------ DATA FOR ANALYSIS
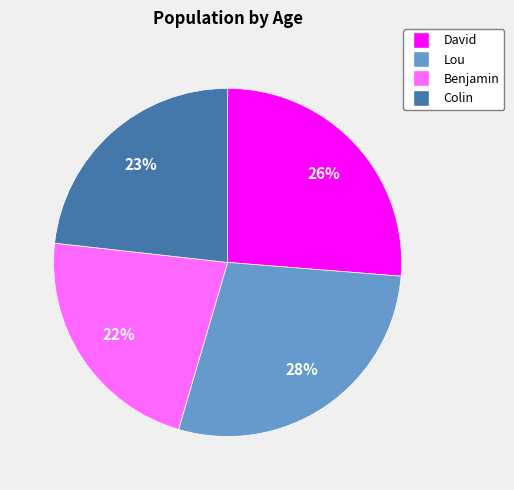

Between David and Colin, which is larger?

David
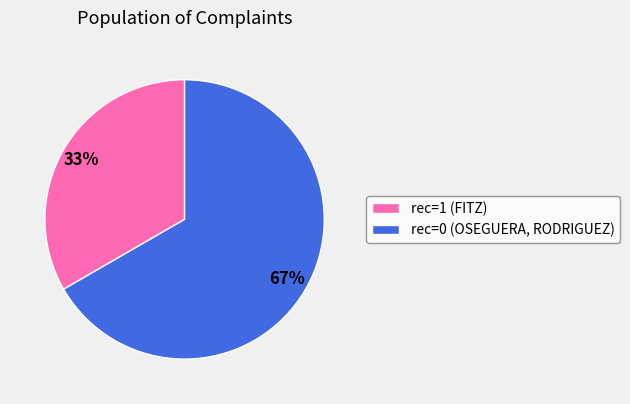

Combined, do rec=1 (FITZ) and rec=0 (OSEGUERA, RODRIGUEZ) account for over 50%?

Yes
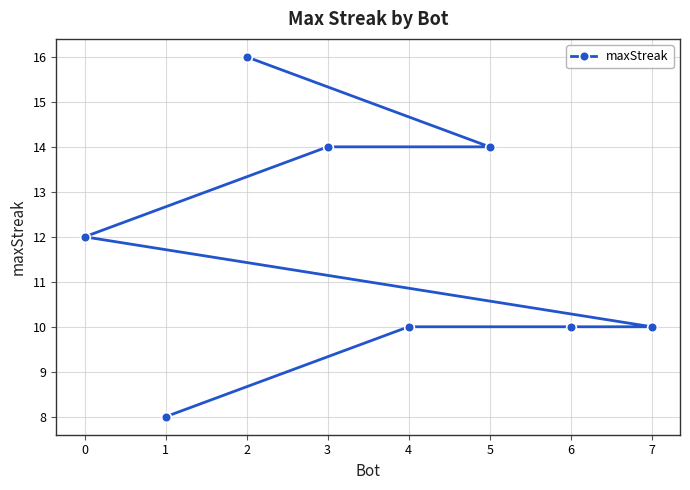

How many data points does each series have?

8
------------
• _PROBLEM STATEMENT_
Return each line of the listing above word for word, leaving out the pictures.

• _RESPONSE AREA_
Between David and Colin, which is larger?

David

Combined, do rec=1 (FITZ) and rec=0 (OSEGUERA, RODRIGUEZ) account for over 50%?

Yes

How many data points does each series have?

8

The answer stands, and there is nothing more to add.